» TASK REQUIREMENTS: Please update the lines from the one containing "as H:MM AM/PM." through the one containing "Friday: the event", changing "Friday" to "Saturday" and keeping everything else the same. Return only those lines, without the pictures.

» INFORMATION PROVIDED:

○ ○ ○ ○ ○

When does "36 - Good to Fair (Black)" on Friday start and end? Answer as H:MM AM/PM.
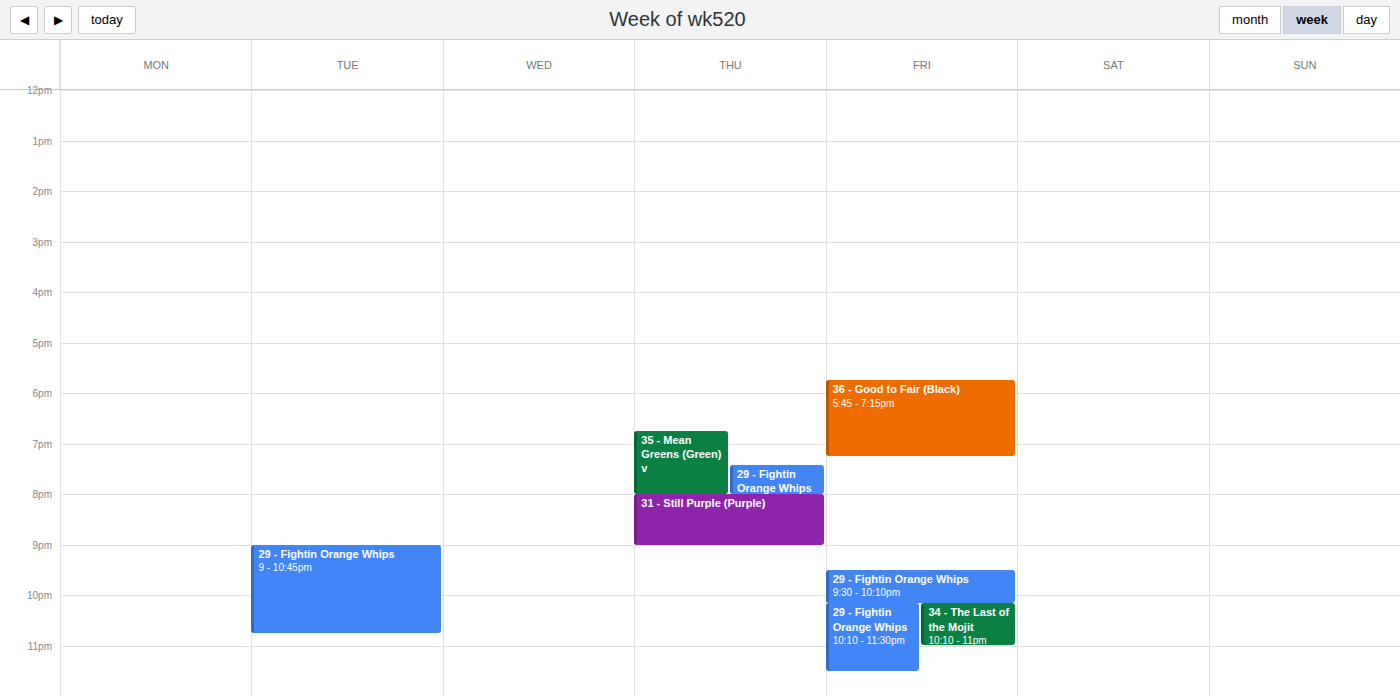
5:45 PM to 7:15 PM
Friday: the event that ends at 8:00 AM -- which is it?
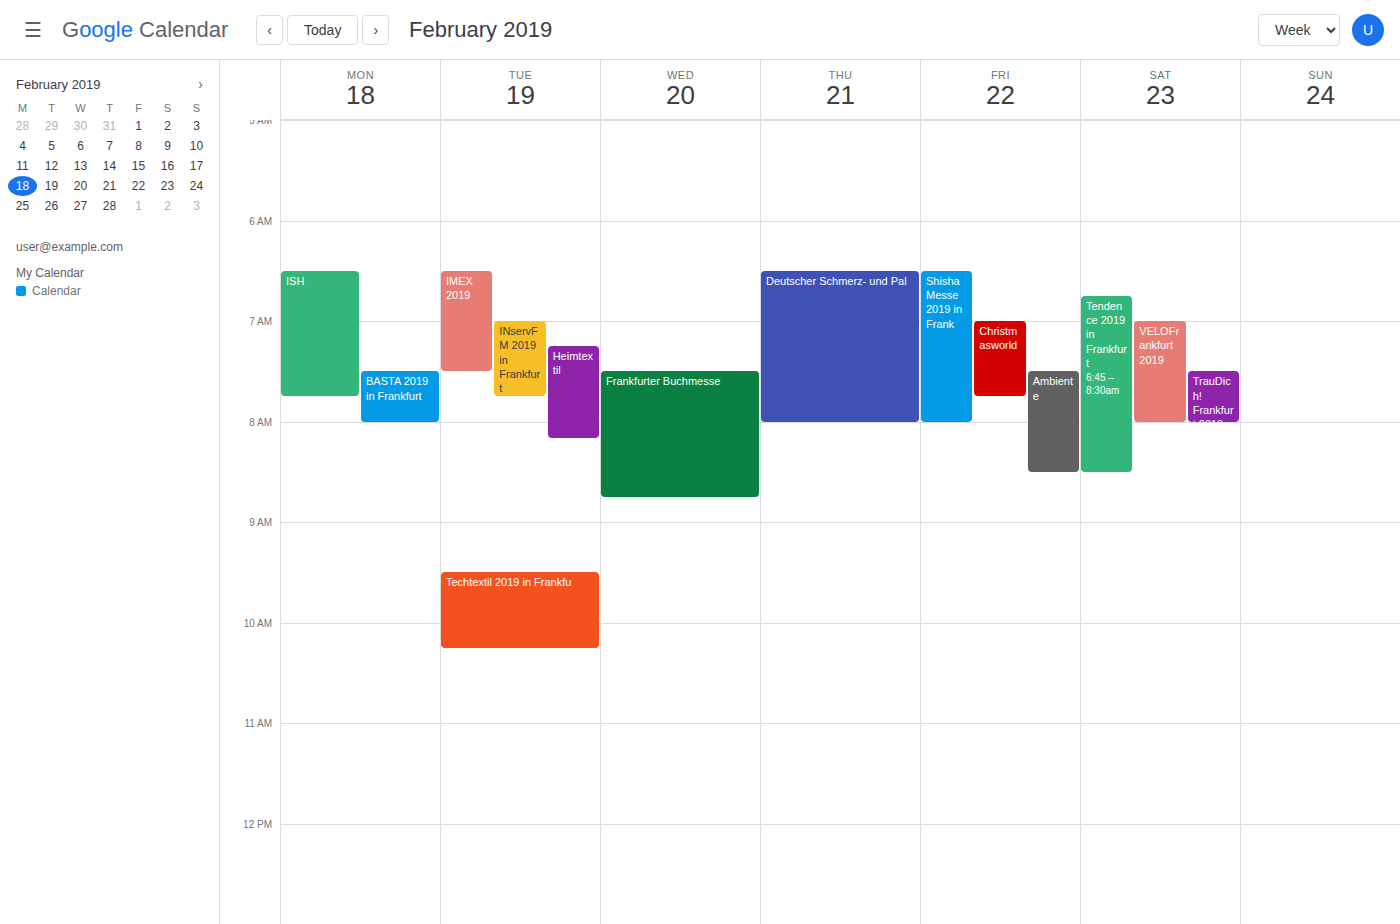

○ ○ ○ ○ ○

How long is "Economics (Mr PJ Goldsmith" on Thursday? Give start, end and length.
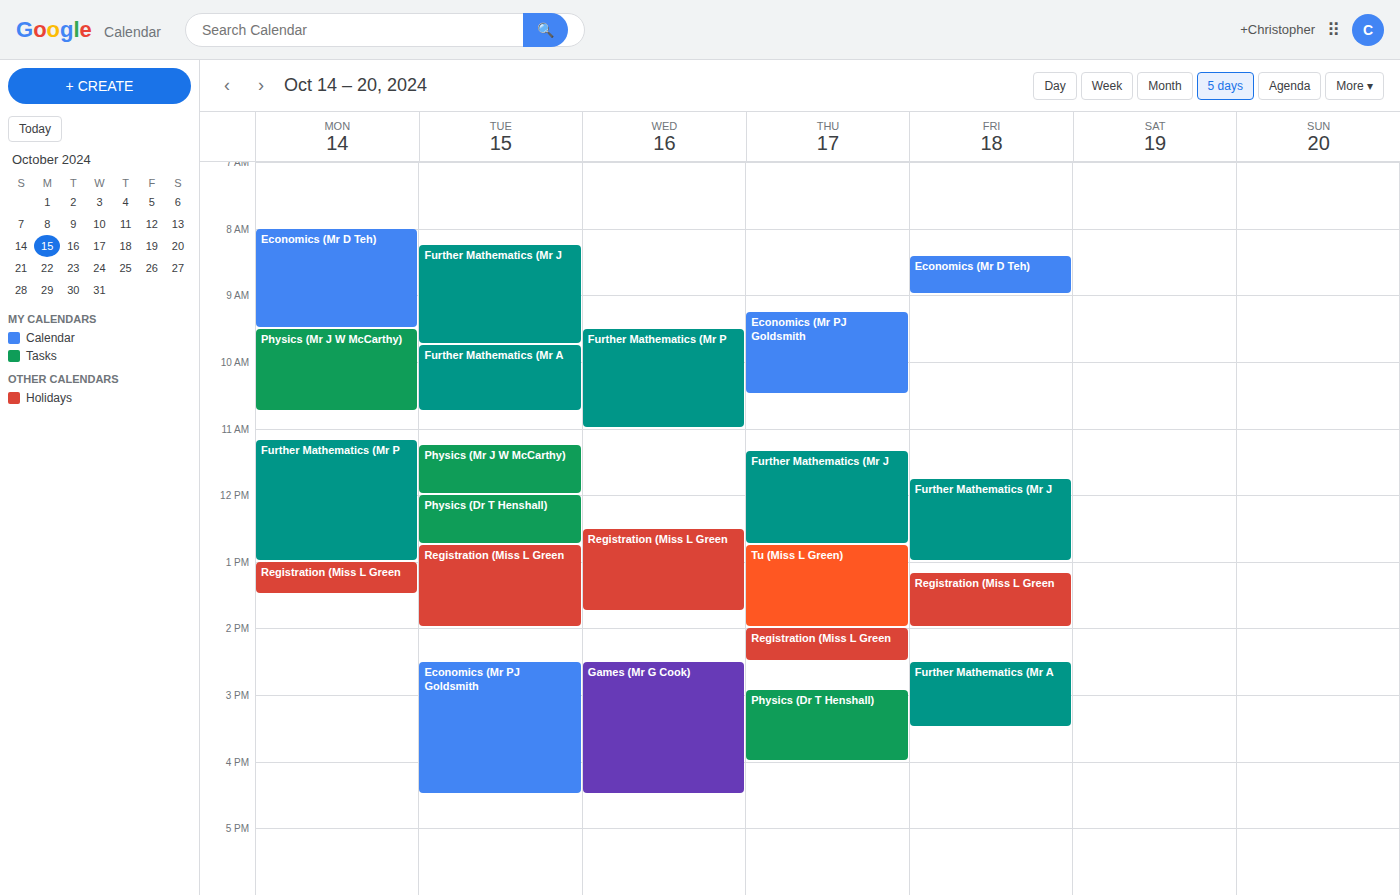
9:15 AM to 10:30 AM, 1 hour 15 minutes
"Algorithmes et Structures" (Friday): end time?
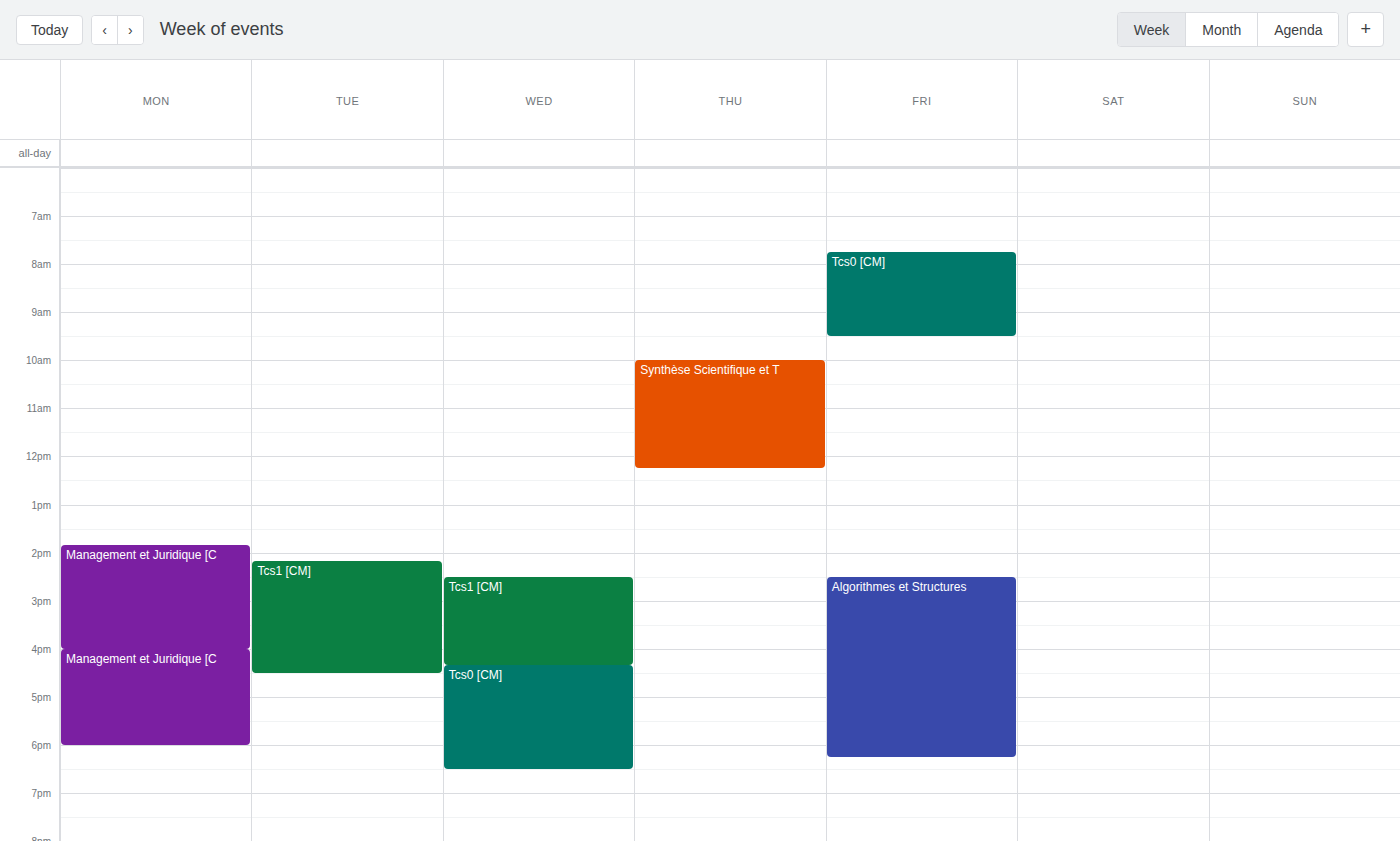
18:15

○ ○ ○ ○ ○

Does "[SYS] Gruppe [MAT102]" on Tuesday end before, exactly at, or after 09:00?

○ ○ ○ ○ ○

» ANSWER TO THIS TASK:
When does "36 - Good to Fair (Black)" on Saturday start and end? Answer as H:MM AM/PM.
5:45 PM to 7:15 PM
Saturday: the event that ends at 8:00 AM -- which is it?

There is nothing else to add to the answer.